Neutrons played an important role in his research as all of these details could not be revealed using X-ray crystallography alone. He hope that the new structural data may help in the design of new potent glycomimetic compounds for fighting antibiotic-resistant bacteria.

[1] Lis, H., and Sharon, N. (1998). Lectins: Carbohydrate-specific proteins that mediate cellular recognition. Chem. Rev. 98, 637–674.

[2] Cecioni, S., Imberty, A., and Vidal, S. (2015). Glycomimetics versus Multivalent Glycoconjugates for the Design of High Affinity Lectin Ligands. Chem. Rev. 115, 525–561.

[3] Blakeley, M.P., and Podjarny, A.D. (2018). Neutron macromolecular crystallography.
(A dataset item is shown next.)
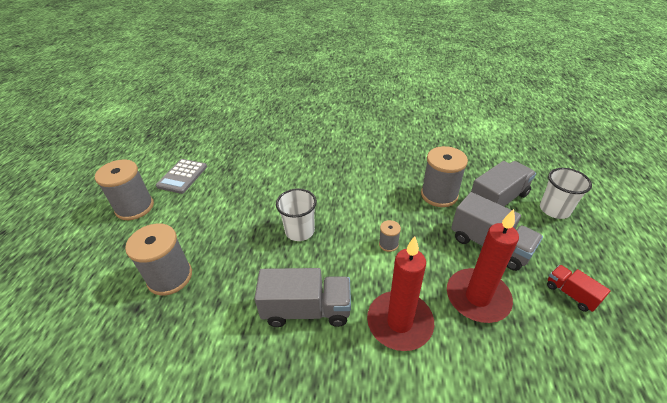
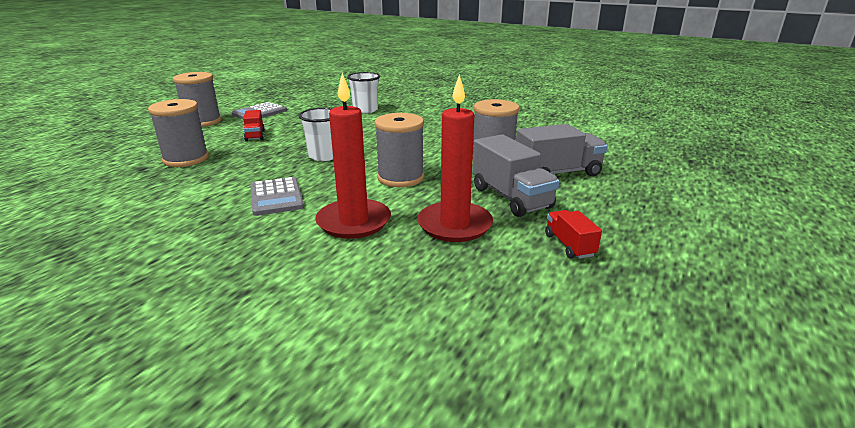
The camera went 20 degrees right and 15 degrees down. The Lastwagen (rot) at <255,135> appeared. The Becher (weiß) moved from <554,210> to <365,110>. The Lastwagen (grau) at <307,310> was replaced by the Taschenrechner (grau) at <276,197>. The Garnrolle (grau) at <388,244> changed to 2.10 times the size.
Emerg. Top. Life Sci. 2, 39–55.

[4] Gajdos, L., Forsyth, V.T., Blakeley, M.P., Haertlein, M., Imberty, A., Samain, E., and Devos, J.M. (2021). Production of perdeuterated fucose from glyco-engineered bacteria. Glycobiology 31, 151–158.

[5] Kumar, A., Sýkorová, P., Demo, G., Dobeš, P., Hyršl, P., and Wimmerová, M. (2016). A Novel Fucose-binding Lectin from Photorhabdus luminescens (PLL) with an Unusual Heptabladed β-Propeller Tetrameric Structure. J. Biol. Chem. 291, 25032–25049.

[6] Mitchell, E., Houles, C., Sudakevitz, D., Wimmerova, M., Gautier, C., Pérez, S., Wu, A.M., Gilboa-Garber, N., and Imberty, A. (2002). Structural basis for oligosaccharide-mediated adhesion of Pseudomonas aeruginosa in the lungs of cystic fibrosis patients. Nat. Struct. Biol. 9, 918–921.

[7] Gajdos, L., Blakeley, M.P., Kumar, A., Wimmerová, M., Haertlein, M., Forsyth, V.T., Imberty, A., and Devos, J.M. (2021). Visualization of hydrogen atoms in a perdeuterated lectin-fucose complex reveals key details of protein-carbohydrate interactions. Structure 29, 1003–1013.

[8] Gajdos, L., Blakeley, M.P., Haertlein, M., Forsyth, V.T., Devos, J.M., and Imberty, A. (2022). Neutron crystallography reveals mechanisms used by Pseudomonas aeruginosa for host-cell binding. Nat. Commun. 2022 131 13, 1–9.